1. Make sure that SELinux is in the mode “Permissive” (sestatus | grep "Current mode:") and auditd is running (systemctl is-active auditd).
2. Apply or re-apply the 24.4 Update (make sure that the appliance is rebooted).
3. Run the following code:
   1. rpm-ostree cleanup -rpmb
   2. ostree checkout -H $(rpm-ostree status -v | sed -En 's|^[[:space:]]*Commit: (.*)|\1|p') /ostree/repo/tmp/selinux-fix
   3. ostree fsck --delete
   4. ostree commit --consume --link-checkout-speedup --orphan --selinux-policy=/ /ostree/repo/tmp/selinux-fix
   5. ostree admin deploy local_coreos:fedora/x86_64/coreos/stable
   6. restorecon -R -v /etc/ /var/data/scripts /var/data/log
   7. restorecon -v /var/data
   8. restorecon -R -v -e /var/data -e /var/lib/docker /var
4. Finally, reboot with the command reboot.

Now check /var/data/log/audit.log (starting with the time of the reboot: ausearch -i | grep avc | grep denied). If there are no denies you can proceed with setting SELinux to the mode “Enforcing” in /etc/selinux/config and reboot one last time.
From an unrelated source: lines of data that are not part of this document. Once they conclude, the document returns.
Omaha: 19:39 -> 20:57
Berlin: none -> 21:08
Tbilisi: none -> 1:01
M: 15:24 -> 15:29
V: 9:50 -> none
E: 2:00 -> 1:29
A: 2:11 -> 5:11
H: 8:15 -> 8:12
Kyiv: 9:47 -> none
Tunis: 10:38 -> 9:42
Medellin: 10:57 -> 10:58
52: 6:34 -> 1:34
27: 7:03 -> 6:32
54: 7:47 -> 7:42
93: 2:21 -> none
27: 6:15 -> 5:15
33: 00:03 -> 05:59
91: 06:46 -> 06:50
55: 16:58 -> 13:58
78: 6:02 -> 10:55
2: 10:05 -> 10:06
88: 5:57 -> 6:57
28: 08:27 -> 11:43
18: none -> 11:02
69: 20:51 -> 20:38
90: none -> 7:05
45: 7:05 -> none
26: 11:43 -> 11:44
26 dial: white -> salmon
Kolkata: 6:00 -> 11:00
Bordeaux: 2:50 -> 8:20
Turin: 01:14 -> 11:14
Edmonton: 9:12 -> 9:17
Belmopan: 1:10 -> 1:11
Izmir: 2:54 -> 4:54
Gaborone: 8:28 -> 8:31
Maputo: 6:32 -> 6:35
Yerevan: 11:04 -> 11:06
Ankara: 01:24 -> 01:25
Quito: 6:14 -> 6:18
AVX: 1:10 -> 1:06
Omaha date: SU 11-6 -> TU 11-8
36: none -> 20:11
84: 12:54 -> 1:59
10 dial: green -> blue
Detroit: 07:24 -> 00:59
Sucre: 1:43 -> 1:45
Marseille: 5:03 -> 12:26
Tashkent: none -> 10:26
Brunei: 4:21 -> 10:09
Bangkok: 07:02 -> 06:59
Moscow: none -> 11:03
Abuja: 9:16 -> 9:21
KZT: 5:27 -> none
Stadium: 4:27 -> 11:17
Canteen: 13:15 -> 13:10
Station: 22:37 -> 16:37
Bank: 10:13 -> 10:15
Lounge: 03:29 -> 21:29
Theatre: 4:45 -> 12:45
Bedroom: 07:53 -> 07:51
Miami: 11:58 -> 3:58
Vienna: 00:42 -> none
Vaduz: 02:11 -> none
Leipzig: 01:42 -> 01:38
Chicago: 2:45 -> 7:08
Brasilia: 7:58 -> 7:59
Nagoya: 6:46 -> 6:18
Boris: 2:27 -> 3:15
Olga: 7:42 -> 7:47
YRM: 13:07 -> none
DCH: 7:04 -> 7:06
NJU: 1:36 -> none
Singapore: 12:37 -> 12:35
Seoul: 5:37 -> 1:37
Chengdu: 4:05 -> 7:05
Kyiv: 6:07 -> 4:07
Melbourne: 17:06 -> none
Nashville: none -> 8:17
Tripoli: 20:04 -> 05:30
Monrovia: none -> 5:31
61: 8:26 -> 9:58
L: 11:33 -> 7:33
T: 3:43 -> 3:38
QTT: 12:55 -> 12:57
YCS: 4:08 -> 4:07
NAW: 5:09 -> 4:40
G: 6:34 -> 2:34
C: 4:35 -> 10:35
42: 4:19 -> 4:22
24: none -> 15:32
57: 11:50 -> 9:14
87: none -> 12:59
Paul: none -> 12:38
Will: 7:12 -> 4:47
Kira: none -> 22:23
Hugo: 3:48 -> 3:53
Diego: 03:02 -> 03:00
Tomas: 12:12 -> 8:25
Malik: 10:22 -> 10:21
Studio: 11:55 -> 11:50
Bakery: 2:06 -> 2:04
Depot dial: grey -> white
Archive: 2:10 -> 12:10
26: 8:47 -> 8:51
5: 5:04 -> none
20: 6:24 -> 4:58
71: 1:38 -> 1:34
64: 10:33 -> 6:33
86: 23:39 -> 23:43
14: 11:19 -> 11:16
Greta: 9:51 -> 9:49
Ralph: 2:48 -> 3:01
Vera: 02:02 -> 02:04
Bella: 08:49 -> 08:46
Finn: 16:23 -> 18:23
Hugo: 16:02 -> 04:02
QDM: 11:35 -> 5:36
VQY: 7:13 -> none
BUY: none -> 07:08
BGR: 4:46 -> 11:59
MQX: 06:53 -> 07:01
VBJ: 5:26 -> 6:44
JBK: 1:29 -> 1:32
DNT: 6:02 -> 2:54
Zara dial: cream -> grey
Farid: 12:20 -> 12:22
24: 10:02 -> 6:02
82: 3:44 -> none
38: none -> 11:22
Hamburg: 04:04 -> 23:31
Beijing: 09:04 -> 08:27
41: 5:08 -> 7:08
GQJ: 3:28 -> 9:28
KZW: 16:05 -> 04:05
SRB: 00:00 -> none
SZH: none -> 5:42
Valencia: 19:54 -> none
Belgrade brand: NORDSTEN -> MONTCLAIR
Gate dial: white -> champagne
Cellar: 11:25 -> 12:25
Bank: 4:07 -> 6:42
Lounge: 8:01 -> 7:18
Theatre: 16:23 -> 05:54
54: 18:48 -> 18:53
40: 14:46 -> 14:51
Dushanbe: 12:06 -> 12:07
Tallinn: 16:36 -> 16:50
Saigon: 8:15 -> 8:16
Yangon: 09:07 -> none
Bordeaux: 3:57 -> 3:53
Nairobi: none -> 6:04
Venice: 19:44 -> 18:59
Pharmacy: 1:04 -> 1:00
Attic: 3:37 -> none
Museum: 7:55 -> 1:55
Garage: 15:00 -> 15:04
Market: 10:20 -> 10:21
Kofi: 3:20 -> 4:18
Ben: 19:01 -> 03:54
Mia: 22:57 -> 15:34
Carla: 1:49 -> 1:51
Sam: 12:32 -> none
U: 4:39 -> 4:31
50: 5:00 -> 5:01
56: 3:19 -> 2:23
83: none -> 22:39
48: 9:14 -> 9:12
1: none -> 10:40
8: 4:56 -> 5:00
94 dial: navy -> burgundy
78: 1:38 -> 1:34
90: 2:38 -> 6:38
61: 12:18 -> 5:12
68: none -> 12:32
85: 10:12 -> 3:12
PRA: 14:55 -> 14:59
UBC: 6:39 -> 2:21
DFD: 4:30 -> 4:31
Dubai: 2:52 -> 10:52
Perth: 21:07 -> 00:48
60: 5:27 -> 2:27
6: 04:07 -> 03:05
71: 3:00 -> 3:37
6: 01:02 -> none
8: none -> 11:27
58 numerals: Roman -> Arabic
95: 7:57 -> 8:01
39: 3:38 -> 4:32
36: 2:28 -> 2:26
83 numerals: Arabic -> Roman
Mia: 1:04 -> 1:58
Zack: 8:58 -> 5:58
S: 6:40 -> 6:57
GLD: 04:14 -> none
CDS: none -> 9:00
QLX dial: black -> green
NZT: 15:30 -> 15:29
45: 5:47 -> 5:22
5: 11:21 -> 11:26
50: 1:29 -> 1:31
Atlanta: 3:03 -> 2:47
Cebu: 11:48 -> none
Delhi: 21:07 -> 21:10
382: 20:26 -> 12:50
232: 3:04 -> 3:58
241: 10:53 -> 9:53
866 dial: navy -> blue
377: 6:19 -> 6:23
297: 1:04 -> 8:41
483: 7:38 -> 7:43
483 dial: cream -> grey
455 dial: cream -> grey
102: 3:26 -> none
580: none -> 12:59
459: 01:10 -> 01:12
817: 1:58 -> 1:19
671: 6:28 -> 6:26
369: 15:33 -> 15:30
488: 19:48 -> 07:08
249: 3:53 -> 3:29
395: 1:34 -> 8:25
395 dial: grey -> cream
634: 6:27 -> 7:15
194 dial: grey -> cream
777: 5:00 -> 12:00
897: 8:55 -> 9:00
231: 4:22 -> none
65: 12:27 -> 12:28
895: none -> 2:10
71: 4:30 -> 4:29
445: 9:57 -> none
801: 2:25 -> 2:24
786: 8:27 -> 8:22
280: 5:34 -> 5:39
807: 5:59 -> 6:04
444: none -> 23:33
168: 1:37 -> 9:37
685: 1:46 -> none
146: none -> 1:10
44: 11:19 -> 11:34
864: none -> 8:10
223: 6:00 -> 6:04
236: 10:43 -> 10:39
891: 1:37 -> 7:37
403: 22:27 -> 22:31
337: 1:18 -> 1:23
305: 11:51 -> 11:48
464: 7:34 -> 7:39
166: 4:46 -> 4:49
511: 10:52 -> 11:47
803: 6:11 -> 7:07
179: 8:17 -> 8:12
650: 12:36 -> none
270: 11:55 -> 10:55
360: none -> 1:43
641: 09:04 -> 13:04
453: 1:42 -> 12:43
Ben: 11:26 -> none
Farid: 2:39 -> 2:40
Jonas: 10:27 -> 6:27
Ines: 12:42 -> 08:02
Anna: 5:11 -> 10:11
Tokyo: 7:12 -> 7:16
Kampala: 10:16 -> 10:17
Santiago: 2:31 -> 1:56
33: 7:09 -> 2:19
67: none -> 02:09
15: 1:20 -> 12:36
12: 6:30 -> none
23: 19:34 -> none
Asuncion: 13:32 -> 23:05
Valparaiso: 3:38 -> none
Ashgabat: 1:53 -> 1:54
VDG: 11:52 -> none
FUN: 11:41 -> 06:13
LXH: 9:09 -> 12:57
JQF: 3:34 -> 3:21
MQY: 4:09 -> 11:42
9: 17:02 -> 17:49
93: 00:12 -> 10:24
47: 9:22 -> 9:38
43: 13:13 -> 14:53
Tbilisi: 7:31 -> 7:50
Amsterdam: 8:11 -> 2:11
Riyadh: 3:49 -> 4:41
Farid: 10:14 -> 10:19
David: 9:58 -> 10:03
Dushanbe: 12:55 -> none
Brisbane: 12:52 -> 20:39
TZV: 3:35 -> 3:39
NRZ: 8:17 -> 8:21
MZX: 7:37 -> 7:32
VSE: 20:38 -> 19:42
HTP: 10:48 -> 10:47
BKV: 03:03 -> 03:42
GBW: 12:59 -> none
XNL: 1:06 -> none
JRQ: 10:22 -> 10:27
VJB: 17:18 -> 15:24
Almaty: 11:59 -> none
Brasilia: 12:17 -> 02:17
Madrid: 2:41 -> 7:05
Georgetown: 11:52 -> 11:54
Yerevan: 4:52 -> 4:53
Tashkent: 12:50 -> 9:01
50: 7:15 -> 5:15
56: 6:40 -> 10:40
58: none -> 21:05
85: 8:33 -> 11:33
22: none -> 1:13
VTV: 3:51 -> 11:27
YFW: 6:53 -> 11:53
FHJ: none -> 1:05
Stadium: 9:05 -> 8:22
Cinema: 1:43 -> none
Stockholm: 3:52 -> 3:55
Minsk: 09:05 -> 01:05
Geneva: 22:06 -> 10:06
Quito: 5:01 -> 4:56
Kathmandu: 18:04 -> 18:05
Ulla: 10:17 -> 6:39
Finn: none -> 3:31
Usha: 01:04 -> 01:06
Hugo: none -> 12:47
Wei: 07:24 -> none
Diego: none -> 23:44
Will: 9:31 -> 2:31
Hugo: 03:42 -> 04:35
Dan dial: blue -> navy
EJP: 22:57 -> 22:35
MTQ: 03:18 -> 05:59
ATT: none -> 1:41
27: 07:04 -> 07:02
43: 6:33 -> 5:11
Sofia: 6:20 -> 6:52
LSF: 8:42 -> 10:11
Attention: Do not switch SELinux into the mode “Disabled” after enabling the “Enforcing” mode. If you do this, the steps mentioned above need to be repeated.

If there are issues with SELinux, it can be set to “Permissive” temporarily by running setenforce 0. This is reset upon reboot. To make the change permanent you can set the mode to “Permissive” in /etc/selinux/config.